The patient was an elderly woman with urothelial carcinoma diagnosed in gross hematuria 2 years ago and she underwent a left nephrectomy and left ureterectomy. Unfortunately, she recurred 2 years later, presenting as brain and lung metastasis, and worsened again soon after brain radiotherapy. The neurological symptoms performance as unresponsive, aphasia, and impaired movement of the right limb. Based on the above study results, we selected toripalimab immunotherapy combined with bevacizumab after thorough communication with patients. The neurological symptoms were quickly relieved after treatment and the evaluation 3 cycles later showed partial response according to RECIST. In addition, the toxicities the patient experienced were mainly hypertension, which was well managed.

In this case, we found that the TMB was high through genetic testing before treatment. Previous studies have shown that TMB can be used to predict the efficacy of immunotherapy, although it is not a perfect biomarker [34,35]. TMB has been reported to be highly correlated with the efficacy of PD-1/PD-L1 inhibitors in recent years, and high TMB, which represents genomic instability, is considered to have the potential to induce antigen production and further enhance immunogenicity [36]. Current studies have confirmed that TMB can be used as a clinical screening biomarker for the use of ICIs in melanoma, lung cancer and urothelial carcinoma [4,37,38]. However, the majority of patients are nonresponsive to PD-1/PD-L1 monotherapy in unselected populations. The optimization of combined treatment strategies and the search for effective biomarkers that predict the response to immunotherapy remains one of the major drawbacks in cancer management.
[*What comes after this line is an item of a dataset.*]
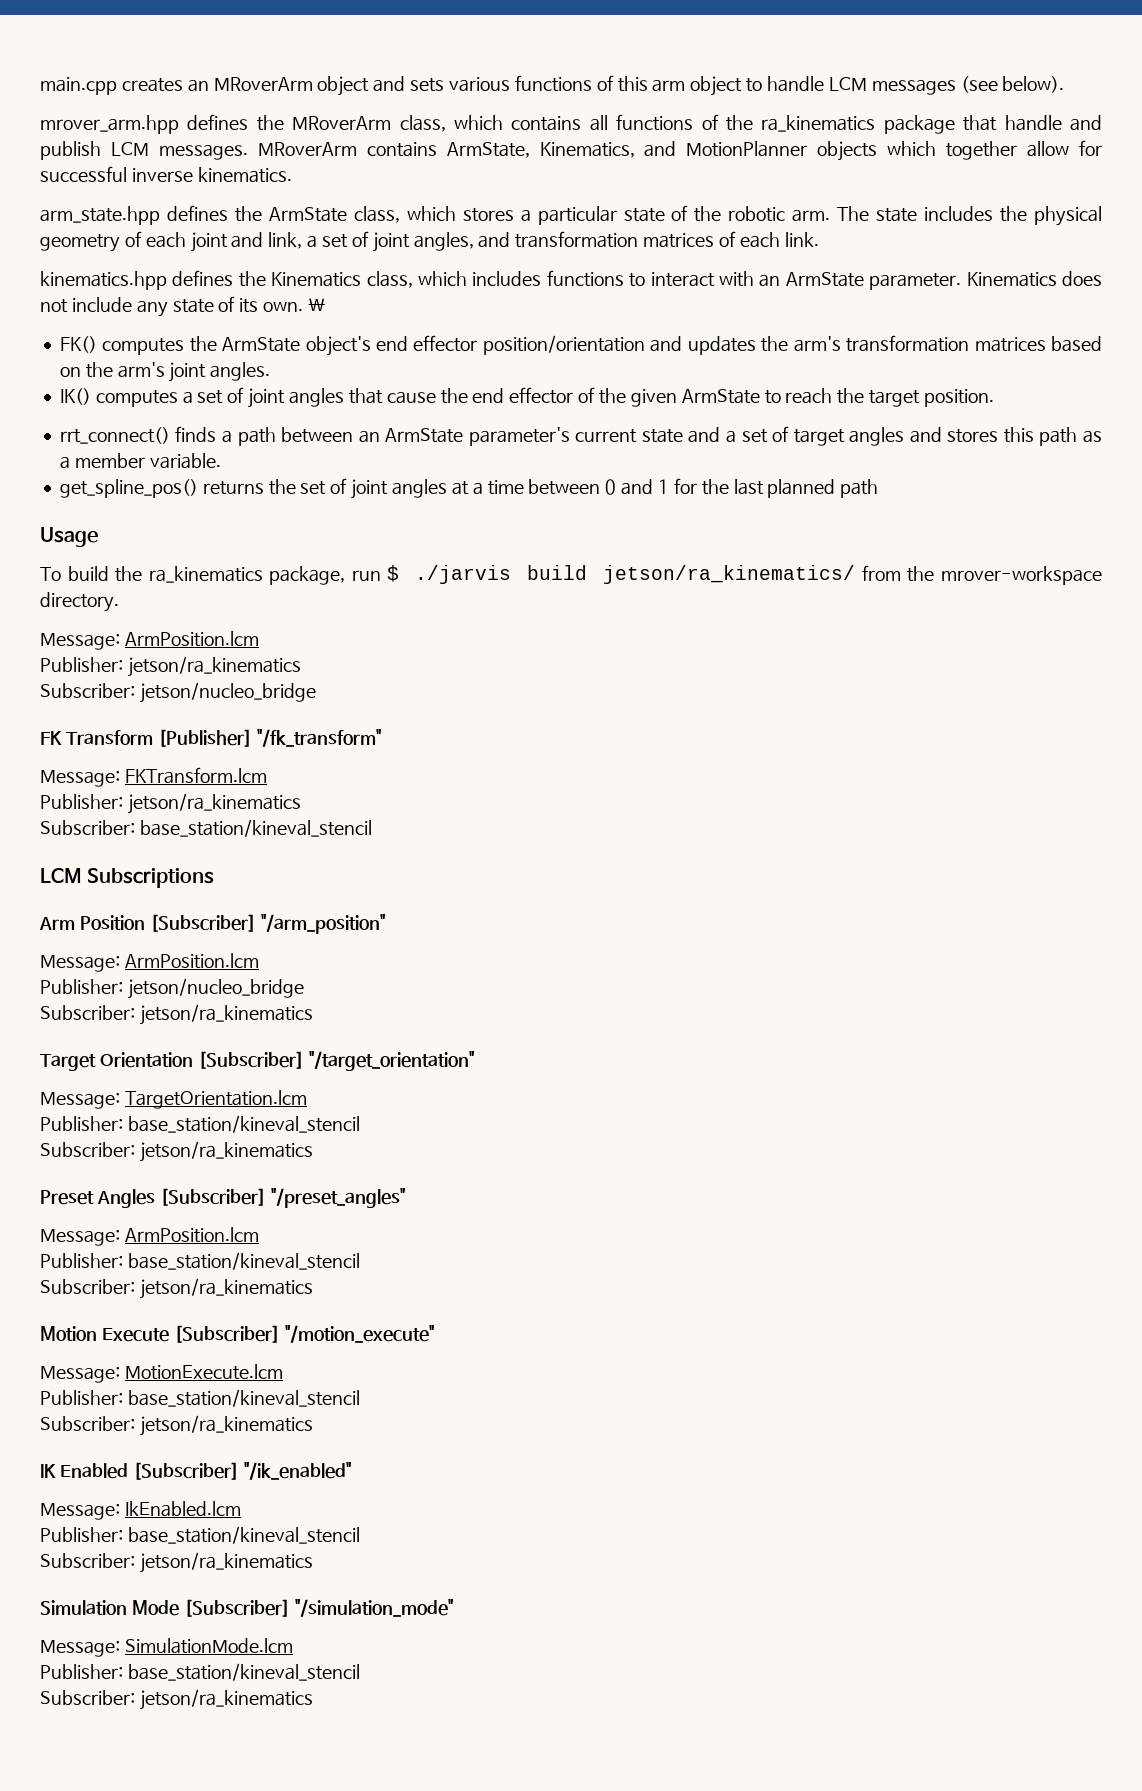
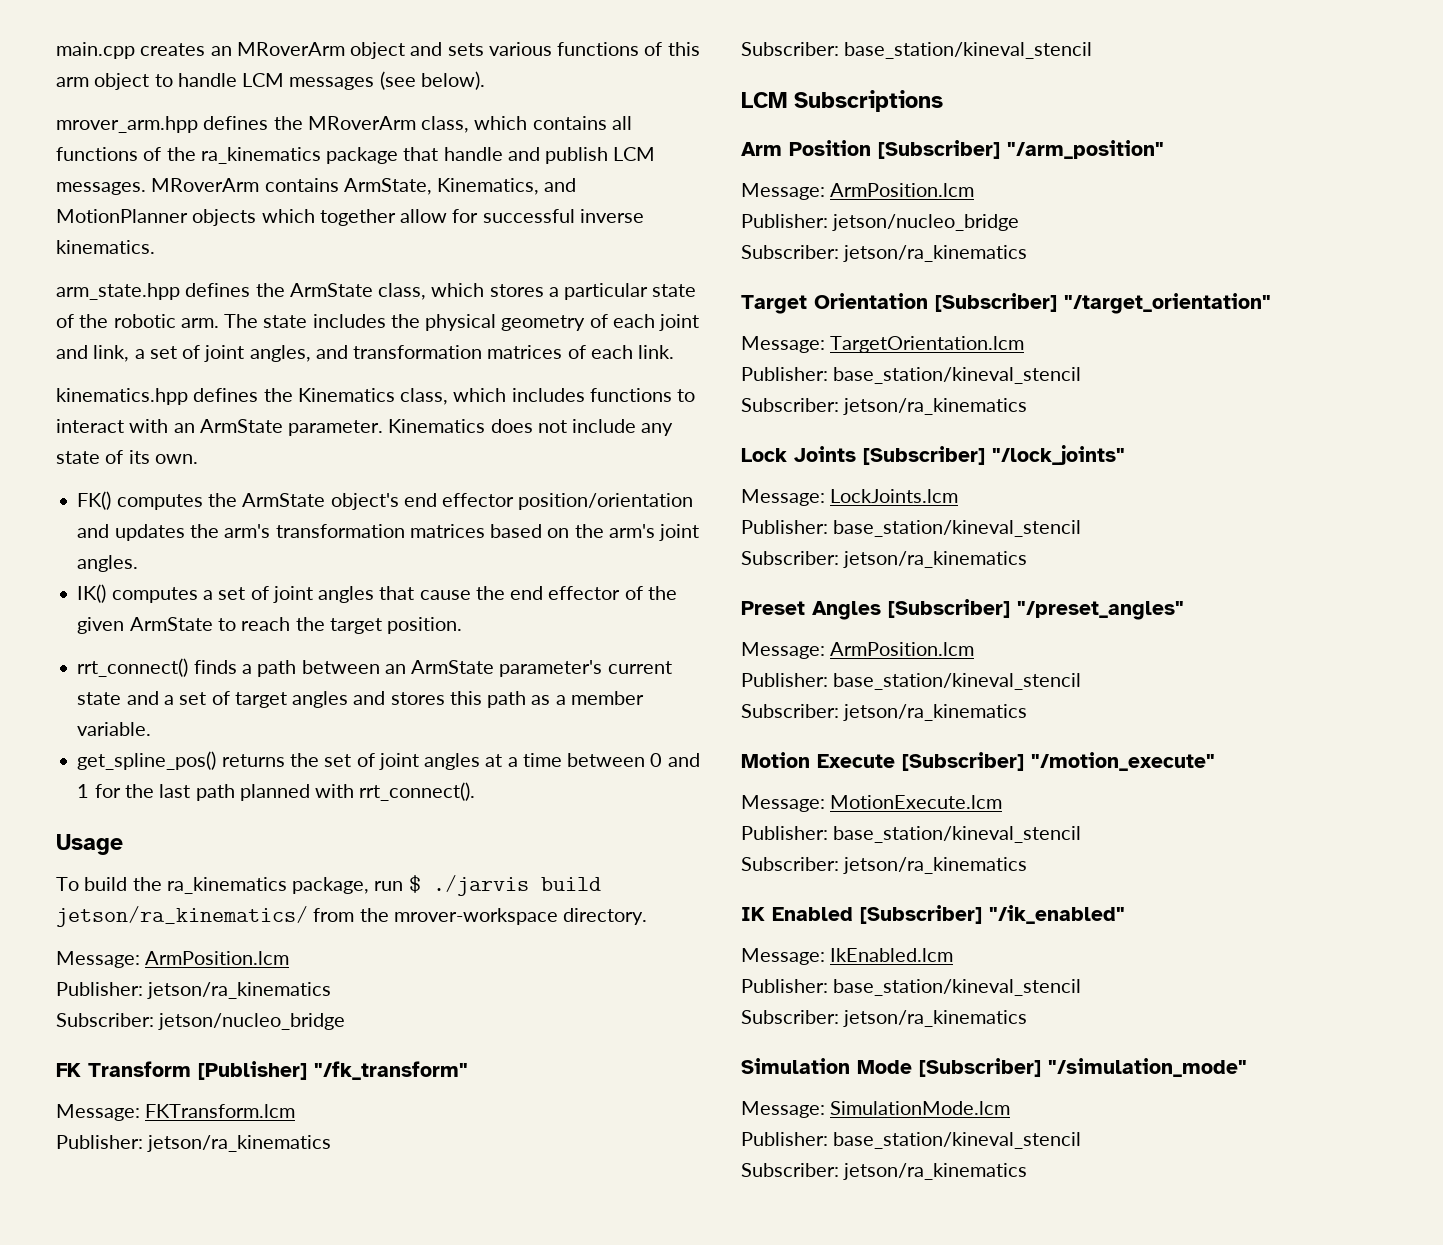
[308,298,326,311] \ -> (198, 459) none
[767,479,879,498] planned path -> [195,782,476,801] path planned with rrt_connect().
(313, 1151) none -> [741,445,1125,465] [741,489,959,506] [741,520,1082,537] [741,551,1028,568] // Lock Joints [Subscriber] "/lock_joints" // Message: LockJoints.lcm // Publisher: base_station/kineval_stencil // Subscriber: jetson/ra_kinematics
There are many kinds of antivascular targeted therapies and ICIs in clinical practice, and the choice of immune combination therapy in the treatment of urothelial carcinoma BM will indeed bring confusion to clinicians. CIs and antiangiogenic drugs have their own side effects, and the toxicity spectrum is more complex than if either therapy were used alone when they are combined. We applied toripalimab combined with bevacizumab in this patient, and achieved satisfactory results; however, when the patient is administered immunotherapy and antivascular targeted therapies, it should be noted that attention must be paid to common adverse reactions such as hypertension, rash, diarrhea and liver function injury; vigilance should also be raised for rare serious adverse reactions such as immune-associated pneumonia, immune-associated myocarditis and myasthenia gravis.

Although the patient regrettably developed brain metastases and was resistant to radiation therapy, Fortunately, she has a continuous survival benefit from treatment of toripalimab plus bevacizumab, with over 6 months of PFS benefit and over 10 months of OS benefit at the time of this article submission, which exceeds the average survival time of previously reported cases.
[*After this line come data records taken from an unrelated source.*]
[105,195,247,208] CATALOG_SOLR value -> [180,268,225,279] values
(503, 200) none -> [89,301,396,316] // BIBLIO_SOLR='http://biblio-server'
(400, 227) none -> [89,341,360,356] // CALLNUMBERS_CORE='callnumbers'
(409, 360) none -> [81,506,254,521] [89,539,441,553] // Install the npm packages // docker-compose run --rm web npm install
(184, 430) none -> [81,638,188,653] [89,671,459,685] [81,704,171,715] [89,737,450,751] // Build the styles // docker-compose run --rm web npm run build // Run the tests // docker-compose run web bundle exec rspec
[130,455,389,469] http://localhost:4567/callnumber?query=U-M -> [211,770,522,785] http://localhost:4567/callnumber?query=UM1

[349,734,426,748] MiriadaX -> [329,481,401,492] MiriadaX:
In conclusion, immunotherapy plus antivascular therapy may be a reasonable option for patients with metastatic urothelial carcinoma, including brain metastases, which is of great significance to prolong the survival period and improve the quality of life of patients.

Because only one patient with metastatic urothelial carcinoma was observed in this report, the clinical data are very limited and further observation and accumulation of more experience are needed, and further clinical studies will be conducted on the efficacy and safety of this combination regimen. We hope to encourage researchers to pay attention to patients with metastatic urothelial carcinoma, including brain metastases. Well-designed trials for better evidence are required to verify the findings in our report in the future.

Acknowledgements

This study was approved by the institutional review board of Dalian Third People’s Hospital. Written informed consent was obtained from all the patients. No funding was received for this study. Q.F., Y.X. and Y.W. were responsible for collecting data, sorting out data and writing the article; Y.W. was responsible for guiding the writing and participating in the revision of the article, and all authors read and approved the final manuscript.

Conflicts of interest

The authors declare that there are no conflicts of interest.